Human beings are pretty good at being wrong. We’ve been wrong so many times that it’s embarrassing, actually. Stephen Hawking, one of the greatest theoretical physicists alive today, says, “The greatest enemy of knowledge is not ignorance. It is the illusion of knowledge.”
How can this be true?
The Zen Buddhists have known this for a long time. Zen masters, when training an initiate, give the trainee a question called a koan. One of the most famous of these is, “What is the sound of one hand clapping?” It’s funny to watch a group of Americans debate this question, because they all start out with the same assumption: there must be an answer to the question. To Americans, there is an answer for every question; we just don’t always know it yet.
The reason the Zen masters gave their students koans was not to get them to find the answer. It was to get them to throw out everything they think they knew until they got to the place where they said, “I don’t know.” When that happened, it was said that the student had achieved “Zen mind,” and he was ready to receive instruction. Think of it this way: If your wine glass is already full, you can’t have any more than you already have (in the same glass, anyway).
This is one reason why it often takes so long for human beings to accept new information. When we think we already know the answers, we don’t bother to look around to see what other answers might be out there. When we think we know exactly what to do, we don’t ask for any help from other people or from God.
Another reason that we don’t accept new information well is that some of what we think we know is tied to our spiritual beliefs or our deeply held beliefs about ourselves and our place in society or our place in the universe. We develop emotional attachments to our ideas, which makes it very difficult to let go of what we thought we knew in favor of something new, even in the face of evidence. It’s really much, much easier to put someone in jail or to burn them at the stake for heresy than to stop and maybe make some uncomfortable changes.
In the past, people have, at one time or another, believed that the earth was flat, and that there were monsters in the oceans that could eat whole ships. We believed that the earth was at the center of the universe, and that the sun went around the earth. We believed that babies were born with a totally blank slate, with no built-in personality or other proclivities. We believed that character traits might be located in specific areas of the brain. We believed that there might be a planet called Vulcan, located between the Sun and Mercury. We believed that human settlement causes a permanent increase in rainfall. Seriously – that’s why the Great American Desert in the Great Plains of North America, as well as the deserts of South Australia were settled. We believed in alchemy – the idea that base metals could be turned into gold. For many years, some people believed that California was completely separate from the mainland of North America. (And the interesting thing is that Baja California probably will be separate, in about 25 million years.) We believed at one time in the “four humors” to explain health and illness, and that a mother’s thoughts during pregnancy could result in birth defects. (I really feel sorry for the poor mothers who got blamed for that!) We believed in spontaneous generation of life from inanimate matter because the Bible said that humans were created “from the dust.”
Until very recently, we believed that space is a vacuum and that a vacuum is empty. We also believed that the atom was the smallest particle of life, and that the speed of light is constant.
Now we are finding out that the Sphinx has suffered erosion from water. Water! In a desert! So maybe it wasn’t always a desert, and maybe the Sphinx is a lot older than we thought. We are finding that human civilization may be much older than 5000 years old because underwater cities of India have been carbon dated t0 9000 years. We are finding that the ancients were master astronomers, but we can’t explain how that is possible.

Supplied entries |
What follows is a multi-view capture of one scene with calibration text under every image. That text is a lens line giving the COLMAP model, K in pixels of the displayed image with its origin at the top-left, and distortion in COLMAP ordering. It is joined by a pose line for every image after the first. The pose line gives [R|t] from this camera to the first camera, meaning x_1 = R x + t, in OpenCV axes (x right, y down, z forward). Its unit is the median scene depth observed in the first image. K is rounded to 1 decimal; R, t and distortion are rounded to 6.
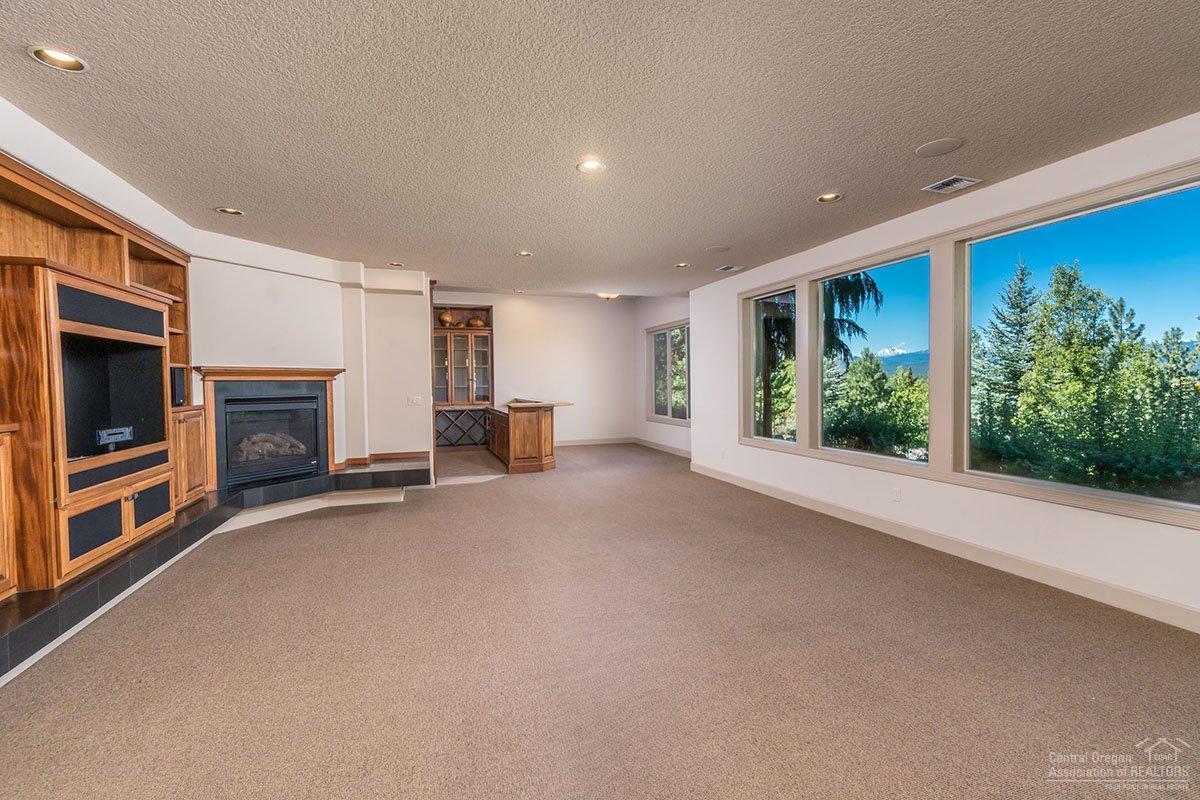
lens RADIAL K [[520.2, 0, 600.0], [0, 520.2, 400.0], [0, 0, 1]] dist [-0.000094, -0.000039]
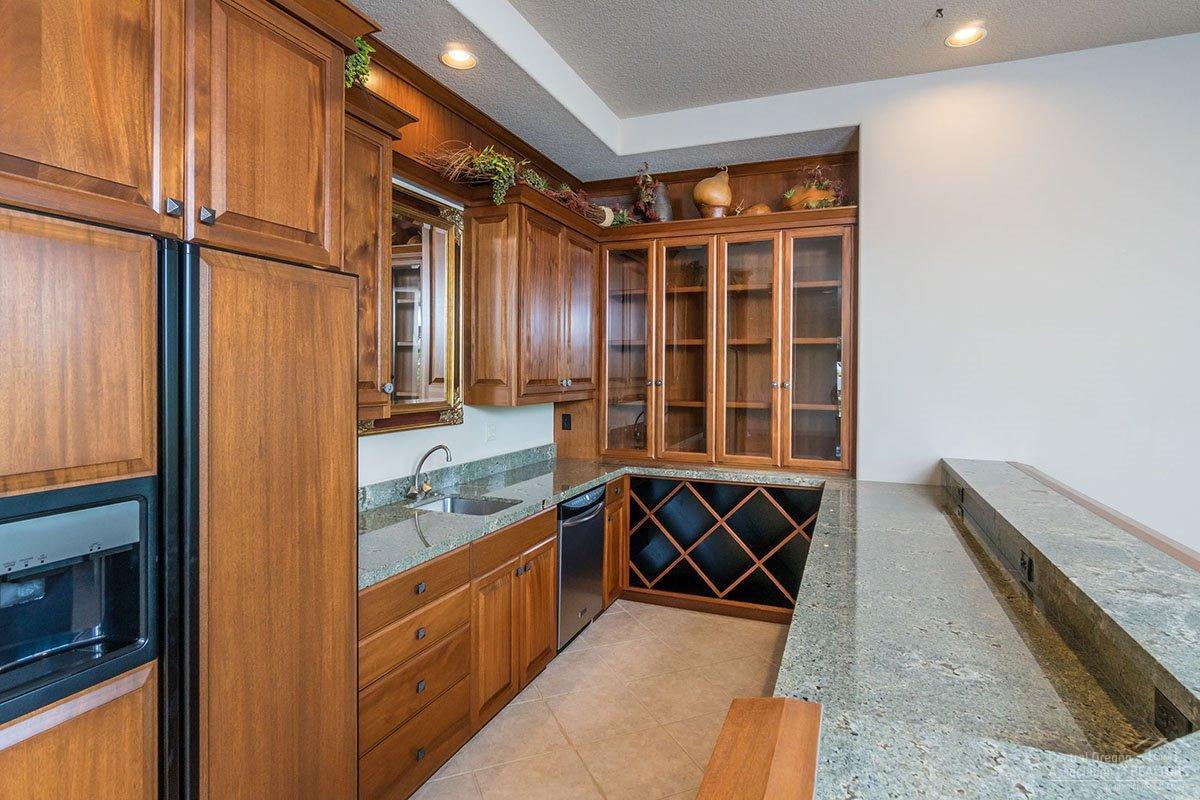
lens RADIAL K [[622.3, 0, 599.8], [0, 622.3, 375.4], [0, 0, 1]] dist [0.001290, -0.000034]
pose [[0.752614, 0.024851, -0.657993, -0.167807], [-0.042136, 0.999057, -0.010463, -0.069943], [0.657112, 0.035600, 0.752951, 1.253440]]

---

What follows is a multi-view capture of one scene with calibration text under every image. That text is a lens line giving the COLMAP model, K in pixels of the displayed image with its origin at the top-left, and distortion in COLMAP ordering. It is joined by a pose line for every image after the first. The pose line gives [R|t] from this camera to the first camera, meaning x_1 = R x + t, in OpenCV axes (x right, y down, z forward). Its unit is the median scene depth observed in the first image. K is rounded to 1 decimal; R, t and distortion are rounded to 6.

Problem to work on |
Do these statements agree with the essay on being wrong? For each, answer yes or no and quote the deciding words.
1. The Zen masters gave their students koans so that the students would find the answer.
2. The belief that human settlement causes a permanent increase in rainfall is given as the reason the Great American Desert was settled.
3. The planet once called Vulcan was thought to lie farther from the Sun than Mercury.
The entries are separate material and have no connection to the essay on being wrong.

Result |
1. No: "The reason the Zen masters gave their students koans was not to get them to find the answer."
2. Yes: "that’s why the Great American Desert in the Great Plains of North America, as well as the deserts of South Australia were settled."
3. No: "located between the Sun and Mercury."